In the passage on money below, name each thing its opening sentence lists as having served as currency.

-------- Source passage

Throughout history, many things have served as currency- shells, spices, coins, paper bills; even cigarettes are used as currency in today’s prisons. But as currencies have come and gone, only gold and silver have stood the test of time as real money.

That’s not to say that nothing else could serve as money, or that a currency can never be sound. It’s just that throughout history, gold and silver have proven to be the best money because they satisfy important properties of good money. Money should be:

1. Portable. It should be easy to carry around, transport and store.

2. Durable. Gold and silver are virtually indestructible. A gold coin could be melted in a fire or lost at the bottom of the ocean, and the value of the gold could still be recovered.

3. Divisible.  Money should be easily divisible into equal units to accommodate a wide range of transactions.

4. Sufficiently rare. Money should be rare enough to not require a large amount to be carried around for normal transactions, yet plentiful enough so that its smallest divisible unit can accommodate very small transactions.

5. Fungible. That is, any one unit of the money should be interchangeable with any other unit. Diamonds, for example, don’t pass the fungibility test since each diamond is unique.

6. Non-essential for consumption. Oil, for example, would not make good money because it is too useful as an energy source and is thus consumed. As the important industrial uses of silver grow, silver may conflict with this requirement. However, due to its history and other desirable monetary properties, silver could function as money in a system of competing currencies.

7. Easily identifiable. Money should be easy to detect and difficult to counterfeit. The US Mint goes through great lengths to make its dollars hard to copy. Gold has unique properties that can be easily identified and tested with simple tests.

7. A store of value. This is perhaps the most important feature of sound money. A functioning economy requires that people are confident that their money will retain its value over time. 2ooo years ago, a one once gold coin could by a nice toga and a pair of sandals. Today, once ounce of gold can buy a nice suit and a pair of shoes. Contrast that with the US dollar, which has lost 96% of its value since the inception of the Federal Reserve Bank in 1914.

The paper dollars we hold in our pockets and the digital representations of dollars we store in our bank accounts do a fairly good job of satisfying the first six criteria above for money, but fall short as a store of value over time. Today’s dollar is most certainly a currency, and as I hope do demonstrate below, a bizarre and fragile one at that.

A (very) Brief History of Money

Back in the day, there was a wheat farmer who wanted fish. Unfortunately, the fisherman in his town didn’t want any wheat, so the farmer was SOL. Luckily, the berry picker did want wheat, and although the farmer was allergic to berries, he was happy to trade his wheat for berries, since he knew the fisherman had a sweet tooth and would gladly exchange fish for berries. The berries were fairly easy to carry around and most people in town would accept them in trade for goods knowing that even if they couldn’t eat all of them, they could easily trade their excess for other goods. Thus, the first money was born. (Well, something like that.)

As civilizations emerged, people began to use various commodities found in their society to facilitate trade. Roughly 4500 years ago, gold and silver began to emerge as the most commonly traded commodities for use as money. Around 650 B.C. the first gold and silver coins were minted in the ancient empire of Lydia, creating the first money that satisfied all of the seven properties listed above.

From that day forward, gold and silver, in various forms, have been money. And from that day forward, politicians and bankers have tried to cheat gold and silver to suit their needs by debasing the currency. In ancient Athens and the Roman Empire, governments did this by replacing the high value gold coins with coins made of larger and larger percentages of other metals such as copper, or by just making the coins smaller. Today, they achieve this by adding zeros to an account on a computer screen.

----------------
-------- Data extract

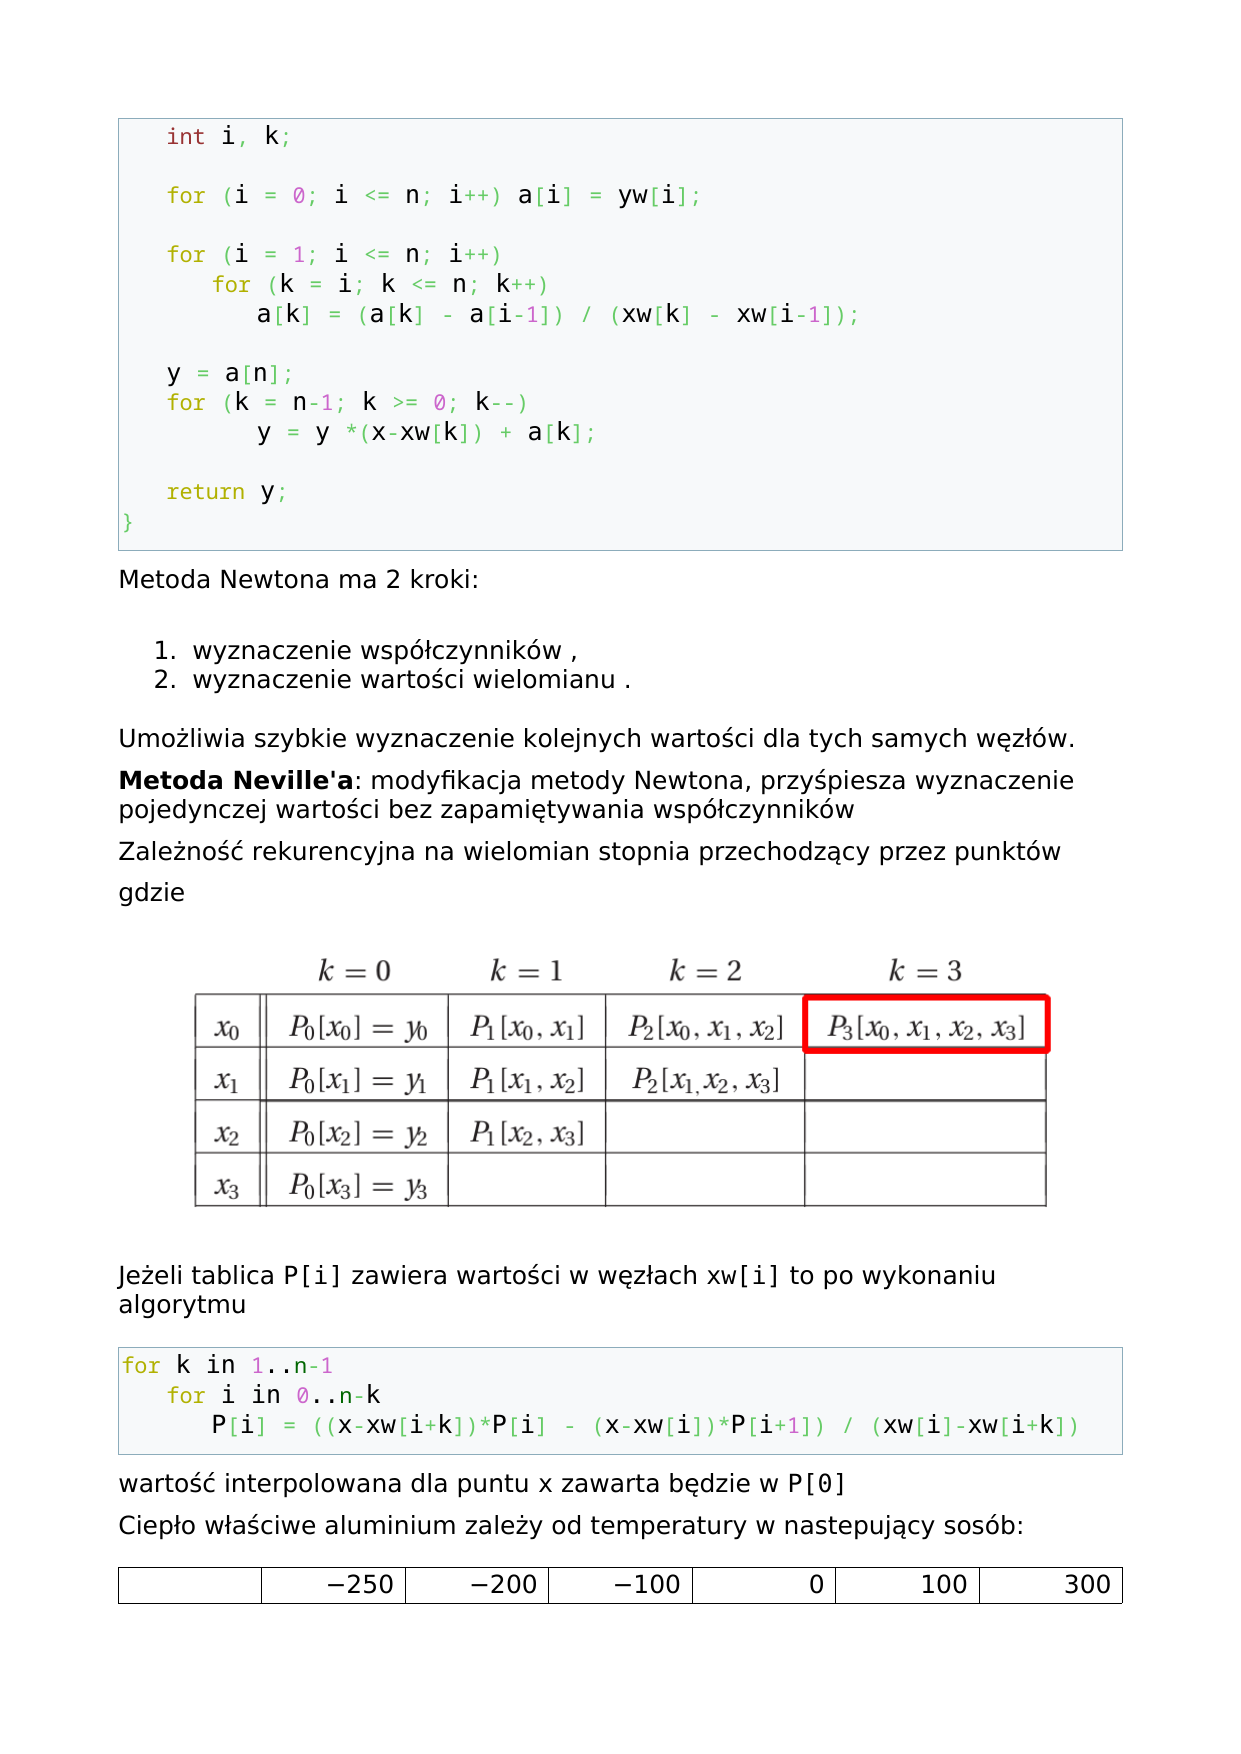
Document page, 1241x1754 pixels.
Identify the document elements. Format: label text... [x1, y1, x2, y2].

----------------

#### [Task response]
Shells, spices, coins, paper bills, and cigarettes.